Exercise text —
# Replaced Impeller Bearing on HS828 But Have Question



## orangputeh (Nov 24, 2016)

Recently acquired a hs828 that has been through the snow wars for sure and took it out for a small 4 inch snowfall to test. Everything worked as it should, but it wasn't throwing the snow very far.

The impeller was wobbly. I replaced auger belt and it does not seem to slip or too loose. It still did not throw snow very far so I realized I should have replaced the bearing which I have never done before.

Sure enough, the bearing was toast. Seated the new bearing after thoroughly cleaning everything . Put it back together and noticed that the auger pully has a little play back and forth. Is this normal??? Everything is tight.

I have not put the impeller back on because I wanted to check with you guys first. Before I quit for the day I should have just put the impeller back on tight and see if that took the play out of the auger pulley.

My gut is telling something is not right.


----------



## JnC (Feb 21, 2014)

The impeller bearing is not pressed on the pulley/shaft, there is a slight play between the pulley shaft and the bearing, once you put the impeller on the wobble will be significant to a point where it'd seem like something is not right. The back and forth play will be there as well as the pulley is not held in play by anything. Once the belt is on the pulley the belt guides installed around the pulley are the only two things that keep the pulley in place. 

The wobble in the impeller is kept in check once everything is put back together i.e. the impeller, auger transmission and augers onto the auger housing. To further eliminate the wobble and support the whole auger transmission, augers etc Honda had a TSB for installing the auger transmission support bar, later models had that bar standard. Unfortunately the bar is not a simple or cheap install. To install it you need to change the back part of the auger transmission housing along with auger transmission seals etc. The back part alone is $65 and with all the miscellaneous parts it adds up to be around $100+.

BTW 4" of snow wouldnt really show how far the machine can throw snow, the impeller tunnel needs a hefty amount of snow coming in to throw it 50+ feet.

Task item — In the forum thread about the HS828 impeller bearing, what is the price of the back part of the auger transmission housing on its own?

Information provided —
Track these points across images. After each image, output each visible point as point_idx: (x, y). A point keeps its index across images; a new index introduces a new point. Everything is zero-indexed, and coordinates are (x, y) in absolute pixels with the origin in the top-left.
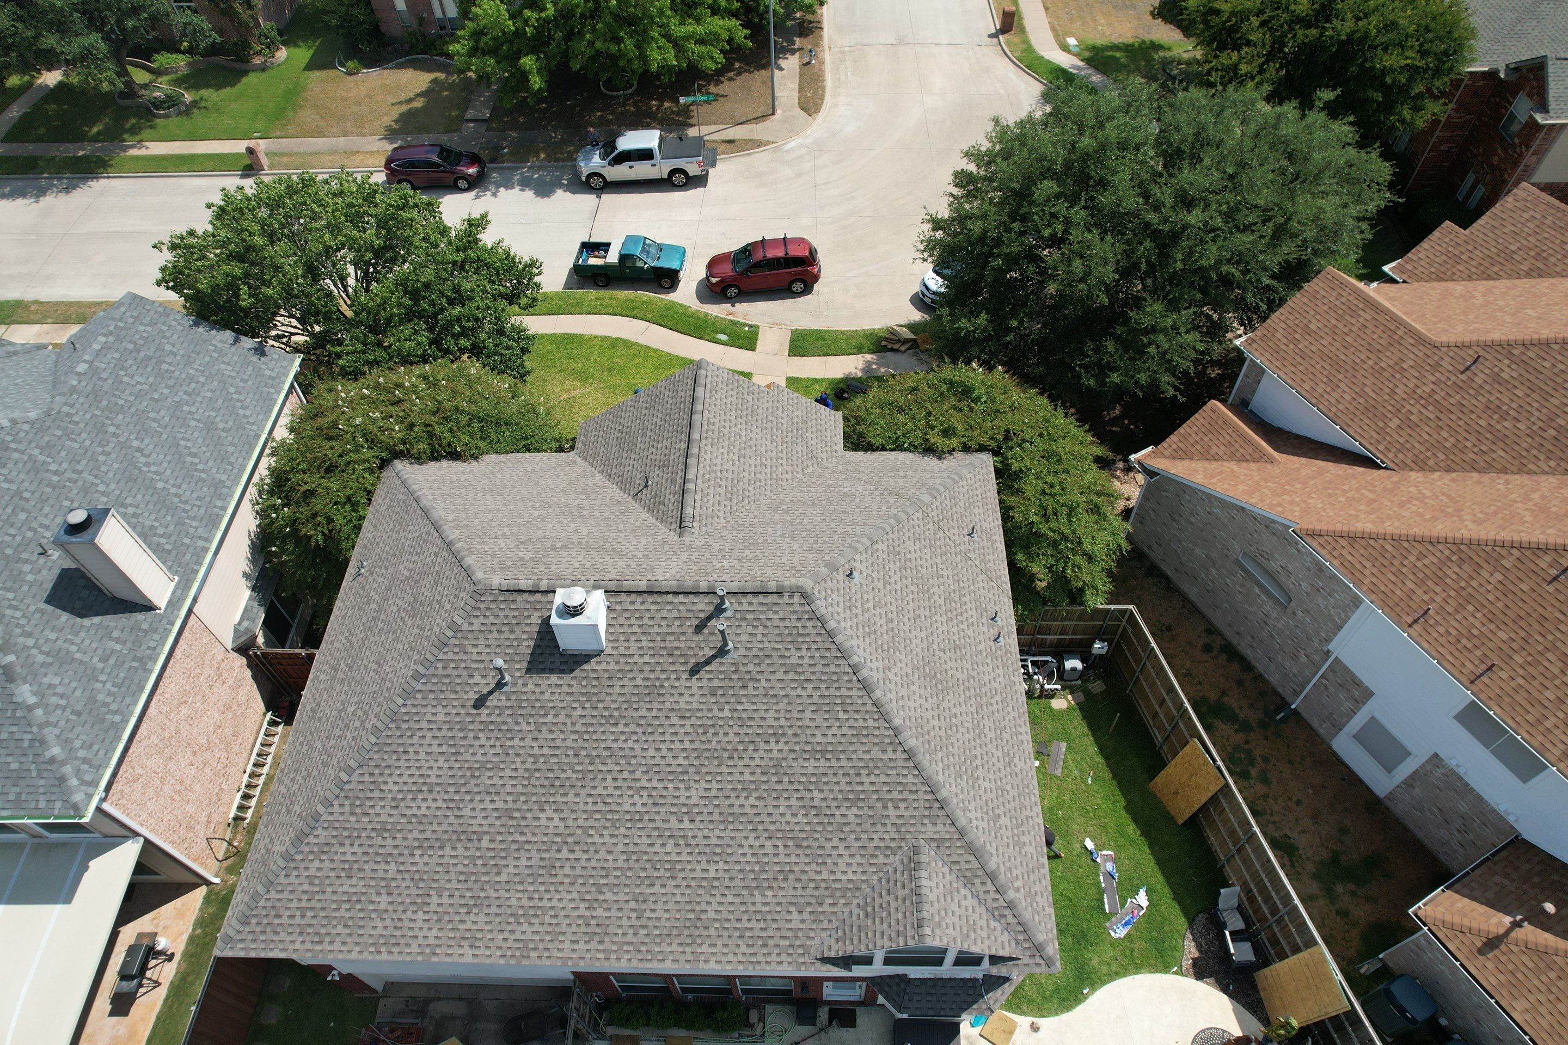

Result below — $65